■ Task
In the records below, find the line with "[160,134,198,152] 整改 ->" and the line with "[160,166,217,185] 范围的 -> [693,120,733,139] 方量". Print both exactly, along with every line between them, and no other line.

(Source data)
⁂

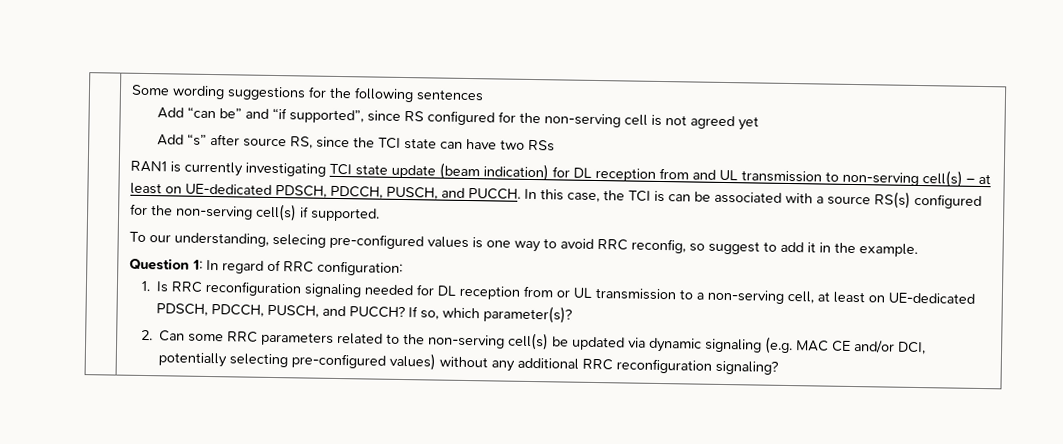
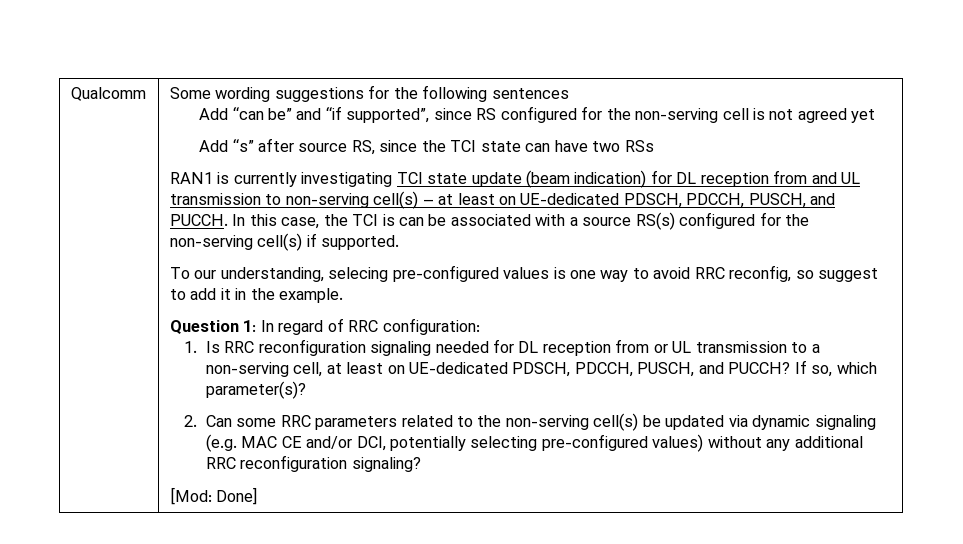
(130, 90) none -> [70,87,146,101] Qualcomm
(780, 367) none -> [169,487,259,505] // [Mod: Done]

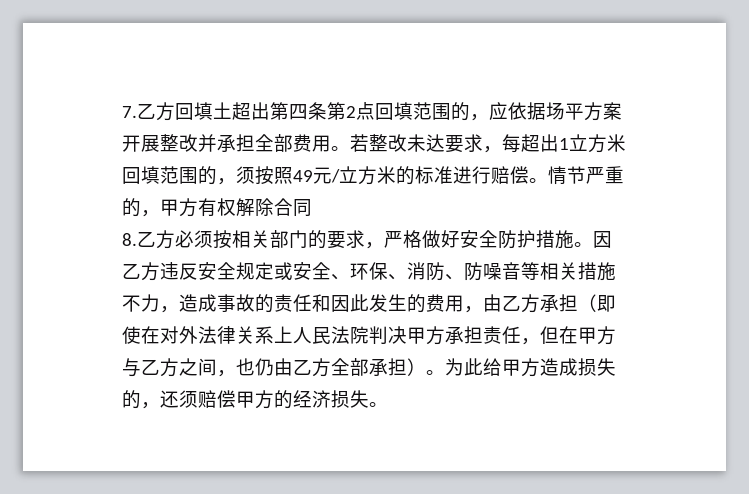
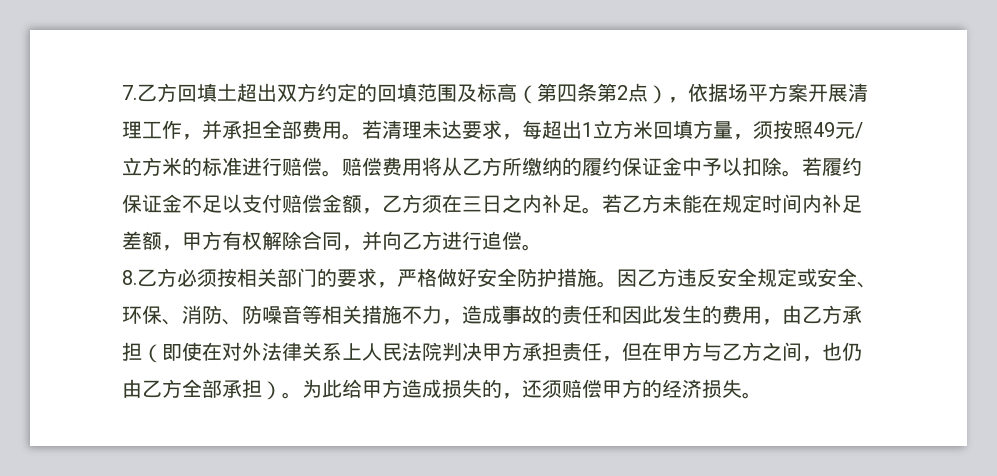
[270,102,508,121] 第四条第2点回填范围的，应 -> [277,83,688,104] 双方约定的回填范围及标高（第四条第2点），
[160,134,198,152] 整改 -> [848,83,868,102] [122,120,202,140] 清理工作，
[369,134,407,152] 整改 -> [382,120,422,139] 清理
[160,166,217,185] 范围的 -> [693,120,733,139] 方量
[548,166,624,185] [122,198,141,217] 情节严重的 -> [342,157,862,177] [122,194,862,214] [122,231,162,250] 赔偿费用将从乙方所缴纳的履约保证金中予以扣除。若履约保证金不足以支付赔偿金额，乙方须在三日之内补足。若乙方未能在规定时间内补足差额
(312, 208) none -> [342,231,542,251] ，并向乙方进行追偿。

⁂

■ Task result
[160,134,198,152] 整改 -> [848,83,868,102] [122,120,202,140] 清理工作，
[369,134,407,152] 整改 -> [382,120,422,139] 清理
[160,166,217,185] 范围的 -> [693,120,733,139] 方量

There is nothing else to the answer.